CONSERVATION OF ENERGY, TECHNOLOGY ABSORPTION, FOREIGN EXCHANGE EARNINGS AND OUTGO
The information on conservation of energy, technology absorption and foreign exchange earnings and outgo stipulated under Section 134(3) (m) of The Companies Act, 2013 read with Rule, 8 of The Companies (Accounts) Rules, 2014, is annexed herewith as "Annexure E".
ENVIORNMENT & GREEN INITIATIVE
The Company is committed to the environment. The Company continues to upkeep effluent and chemical treatment plant besides green belt inside the factory premises. Continuous check of air and water pollution at manufacturing unit is made and monitored. Your company is certified with FSC (Forest Stewardship Council) besides being a existing member of IGBC.
LISTING ON STOCK EXCHANGES
The Equity shares of the Company are listed on Bombay Stock Exchange Ltd. (BSE) & National Stock exchange of India Limited (NSE) and necessary listing fees have been paid upto date.
FOREIGN EXCHANGE MANAGEMENT
The management has adopted required foreign currency hedging mechanism from time to time to safeguard from exchange loss.
OBLIGATION OF COMPANY UNDER THE SEXUAL HARASSMENT OF WOMEN AT WORKPLACE (PREVENTION, PROHIBITION AND REDRESSAL) ACT, 2013.
In order to prevent sexual harassment of women at work place a new act The Sexual Harassment of Women at Workplace (Prevention, Prohibition and Redressal) Act, 2013 has been notified on 9th December, 2013. Under the said Act our company has constituted an Internal Complaints Committee to look into complaints relating to sexual harassment at work place of any women employee.
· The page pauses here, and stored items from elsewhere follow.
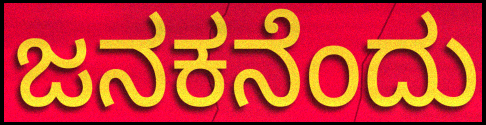
ಜನಕನೆಂದುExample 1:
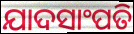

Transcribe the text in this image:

ଯାଦସାଂପତି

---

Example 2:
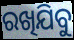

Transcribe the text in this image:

ରଖିଯିବୁ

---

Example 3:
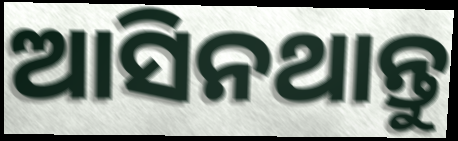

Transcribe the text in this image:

ଆସିନଥାନ୍ତୁ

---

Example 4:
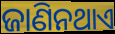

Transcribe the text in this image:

ଜାଣିନଥାଏ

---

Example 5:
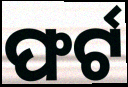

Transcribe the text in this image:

ଫର୍ଟ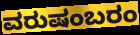
ವರುಷಂಬರಂ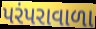
પરંપરાવાળા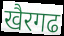
खैरगढ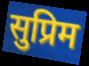
सुप्रिम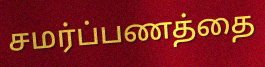
சமர்ப்பணத்தை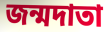
জন্মদাতা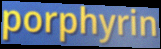
porphyrin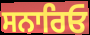
ਸਨਾਰਿਓ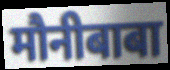
मौनीबाबाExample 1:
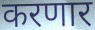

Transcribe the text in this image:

करणार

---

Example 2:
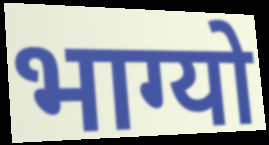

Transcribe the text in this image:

भाग्यो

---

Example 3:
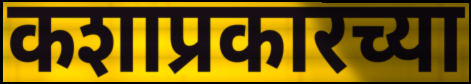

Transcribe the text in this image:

कशाप्रकारच्या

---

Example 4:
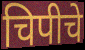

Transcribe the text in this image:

चिपीचे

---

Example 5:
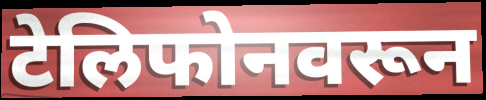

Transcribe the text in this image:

टेलिफोनवरूनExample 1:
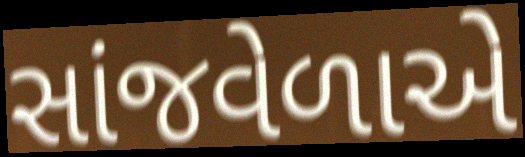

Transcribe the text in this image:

સાંજવેળાએ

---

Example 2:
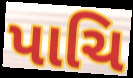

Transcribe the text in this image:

પાચિ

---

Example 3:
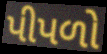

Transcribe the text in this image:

પીપળો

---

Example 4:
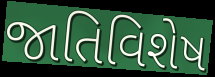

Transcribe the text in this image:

જાતિવિશેષ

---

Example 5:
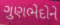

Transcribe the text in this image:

ગુણભેદોને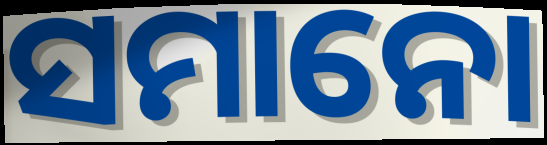
ସମାନୋ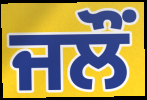
ਜਲੌਂ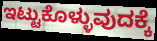
ಇಟ್ಟುಕೊಳ್ಳುವುದಕ್ಕೆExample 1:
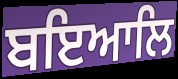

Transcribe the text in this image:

ਬਇਆਲਿ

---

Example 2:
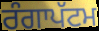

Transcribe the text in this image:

ਰੰਗਾਪੱਟਮ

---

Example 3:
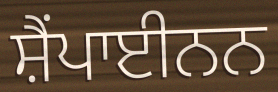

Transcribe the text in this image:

ਸ਼ੈਂਪਾਈਨਨ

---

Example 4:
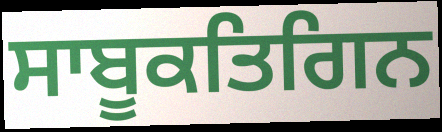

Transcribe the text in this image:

ਸਾਬੂਕਤਿਗਿਨ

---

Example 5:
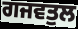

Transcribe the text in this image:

ਗਜਵਤੁਲ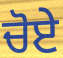
ਚੋਏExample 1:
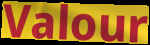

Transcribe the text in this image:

Valour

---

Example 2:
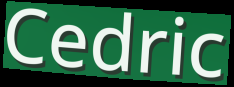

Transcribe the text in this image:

Cedric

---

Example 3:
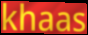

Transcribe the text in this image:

khaas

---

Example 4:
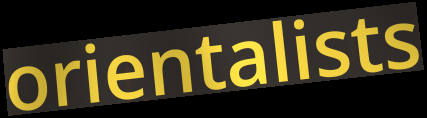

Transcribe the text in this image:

orientalists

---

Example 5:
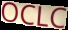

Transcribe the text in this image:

OCLC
During the year under review, the ICC has not received or disposed any complaint relating to sexual harassment at work place of any women employee.
Your Company treats its "human resources" as one of its most important assets.
Your Company continuously invests in attraction, retention and development of talent on an ongoing basis. A number of programmes that provide focused people attention are currently underway. Your Company thrust is on the promotion of talent internally through job rotation and job enlargement.
During the Year under review, Your Company enjoyed cordial relationship with workers and employees at all levels.
TRANSFER OF AMOUNTS TO INVESTOR EDUCATION AND PROTECTION FUND
Your Company did not have any funds lying unpaid or unclaimed for a period of seven years. Therefore there were no funds which were required to be transferred to Investor Education and Protection Fund (IEPF).
CORPORATE GOVERNANCE AND MANAGEMENT DISCUSSION & ANALYSIS REPORTS.
The Corporate Governance and Management Discussion & Analysis Report, which form an integral part of this Report, are set out as separate Annexures, together with the Certificate from the auditors of the Company regarding compliance with the requirements of Corporate Governance as stipulated in SEBI (LODR) Regulations, 2015.
Your Directors place on record their deep appreciation to employees at all levels for their hard work, dedication and commitment. The enthusiasm and unstinting efforts of the employees have enabled the Company to remain a leading player in the industry. The Board places on record its appreciation for the support and co-operation your Company has been receiving from its suppliers, redistribution stockists, retailers, business partners and others associated with the Company as its trading partners. Your Company looks upon them as partners in its progress and has shared with them the rewards of growth. It will be the Companys endeavour to build and nurture strong links with the trade based on mutuality of benefits, respect for and co-operation with each other, consistent with consumer interests. The Directors also take this opportunity to thank all Investors, Clients, Vendors, Banks, Government and Regulatory Authorities and Stock Exchanges, for their continued support.